Spotify has officially launched an AI playlist called Daylist in the U.S., Canada, the U.K., Ireland, Australia, and New Zealand. Photo Credit: Spotify
About one month after expanding its artificial intelligence DJ offering to north of 50 countries, Spotify has officially debuted “Daylist,” an AI-powered playlist that updates multiple times per day based upon past listening habits.
Spotify took its newest AI feature live today, affording access to both paid and ad-supported accounts in the U.S., Canada, the U.K., Ireland, Australia, and New Zealand. According to the streaming giant, the “hyper-personalized” multi-hour playlist “updates frequently between sunup and sundown,” even adopting a fresh title (generated from the included songs’ genres) with each iteration.
And as mentioned, Daylist’s ever-changing track lineup factors for fans’ past listening and the timing thereof, with higher-ups confidently claiming that the AI playlist “reflects what you want to be listening to right now.”

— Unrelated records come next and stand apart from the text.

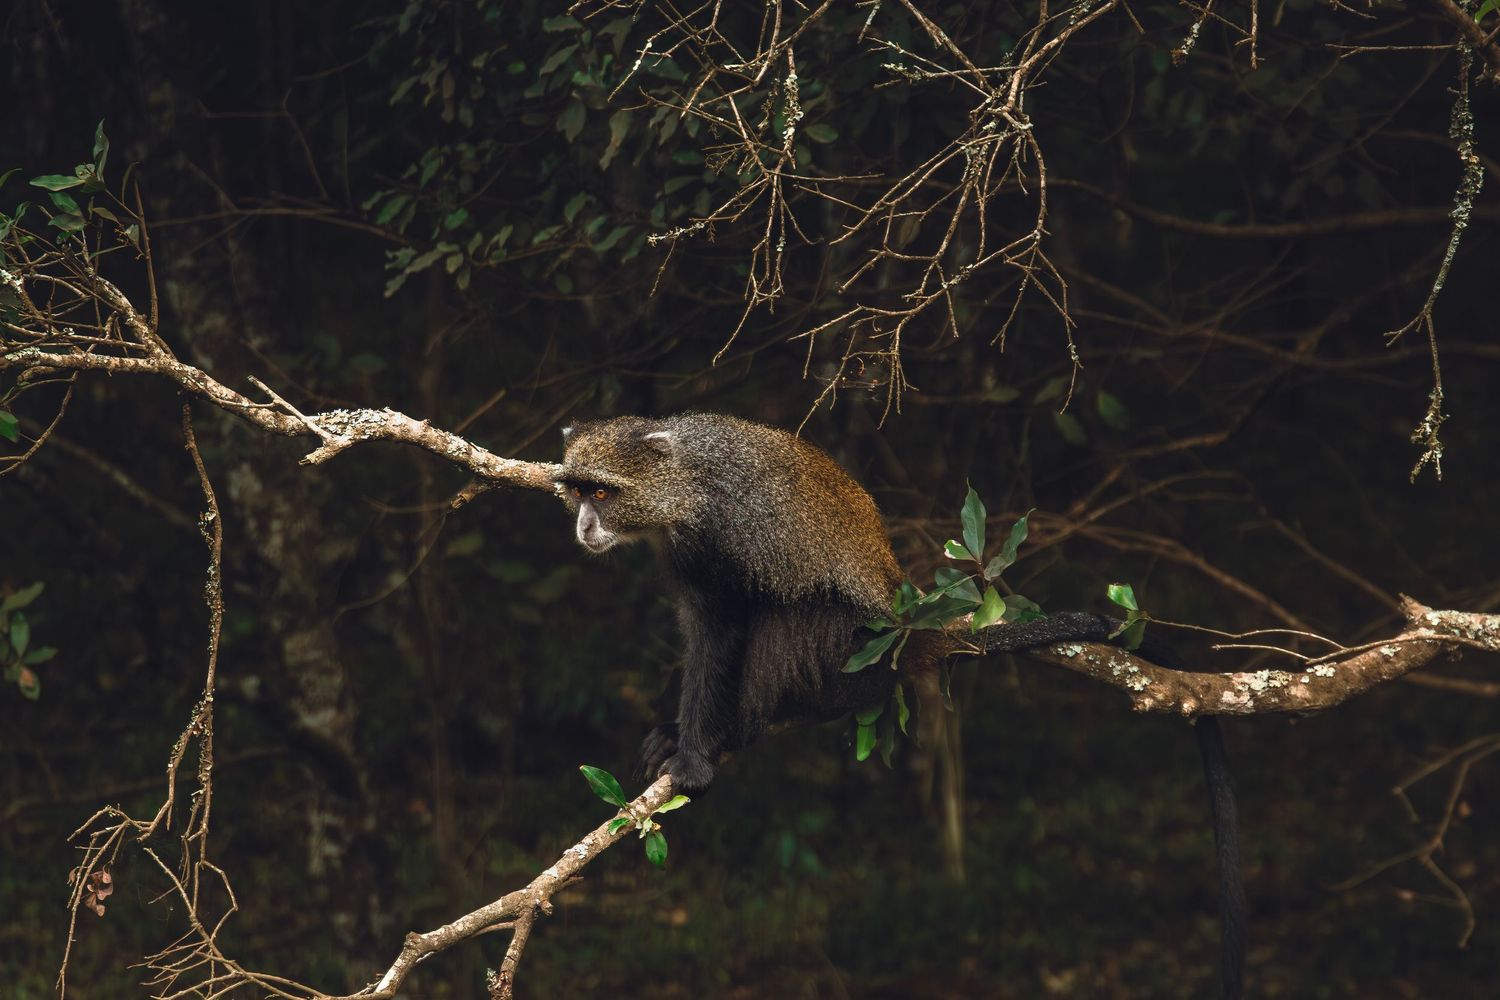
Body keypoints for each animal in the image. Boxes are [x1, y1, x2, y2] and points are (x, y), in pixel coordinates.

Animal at [555, 412, 1245, 1000]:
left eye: (605, 495)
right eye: (579, 491)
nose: (584, 528)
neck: (686, 482)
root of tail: (905, 628)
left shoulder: (725, 535)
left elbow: (730, 625)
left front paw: (696, 756)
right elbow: (706, 630)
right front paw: (681, 734)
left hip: (849, 652)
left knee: (790, 616)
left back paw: (745, 726)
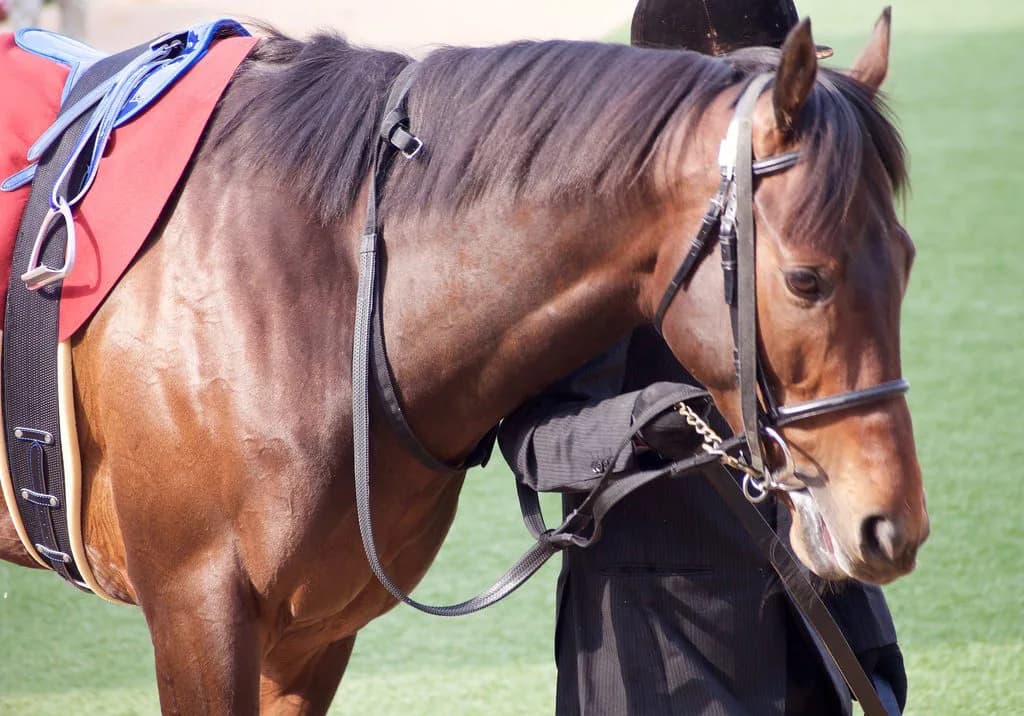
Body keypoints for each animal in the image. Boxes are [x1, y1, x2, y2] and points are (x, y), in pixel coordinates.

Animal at [0, 11, 928, 713]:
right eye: (807, 279)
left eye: (908, 258)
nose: (890, 526)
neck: (322, 288)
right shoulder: (199, 612)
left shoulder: (311, 632)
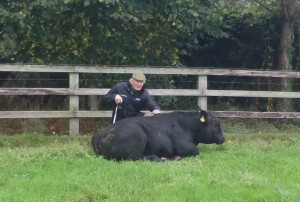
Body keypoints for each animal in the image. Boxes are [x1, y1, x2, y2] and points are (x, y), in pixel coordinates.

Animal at [91, 109, 225, 162]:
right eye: (216, 125)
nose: (223, 139)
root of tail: (100, 133)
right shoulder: (185, 147)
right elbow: (196, 151)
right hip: (136, 138)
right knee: (135, 158)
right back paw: (160, 158)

Users can, of course, save especially appealing Daylist versions. But Spotify’s made clear that replaced playlists won’t be accessible after the fact. Moreover, given the seemingly strong initial usage of the AI DJ and the ample positive feedback that the non-human curator’s received, the platform emphasized Daylist’s shareability.
Specifically, Spotify’s made available “three different sharecard options” for Daylist, including “a ready-made screenshot” of the individualized playlist, a “social media sticker that captures the essence” of the song collection at hand, and a different sharecard featuring an image that changes depending on the time of day.
A cursory look at the options shows that one can further alter the background color of sharecards before texting or copying a link to the appropriate image and playlist.
Meanwhile, although the company in its formal release didn’t disclose exactly how many Daylist updates to expect per day, listeners “can view when your next update will be from the playlist page on mobile,” per the Stockholm-headquartered business. (Incidentally, this Daylist update countdown didn’t seem to be live on Android at the time of writing.)
On social media, a number of international Spotify users are expressing their frustration over Daylist’s limited availability, with others yet taking the opportunity (by responding to Daniel Ek’s tweet about the AI playlist) to demand that the streaming mainstay release HiFi. But different fans are voicing approval of Daylist and its almost concerningly effective ability to bring appealing music to millions of listeners at once.
Elsewhere in the AI sphere, Queen’s Brian May earlier this month became the latest musician to reveal reservations about generative AI’s long-term effect on the industry’s creative side. And as a growing number of artists continue to capitalize upon AI tools – meaning that events such as the Grammys cannot very well ban AI music altogether – the Recording Academy has once again made headlines for its stance on the eligibility of artificial intelligence music.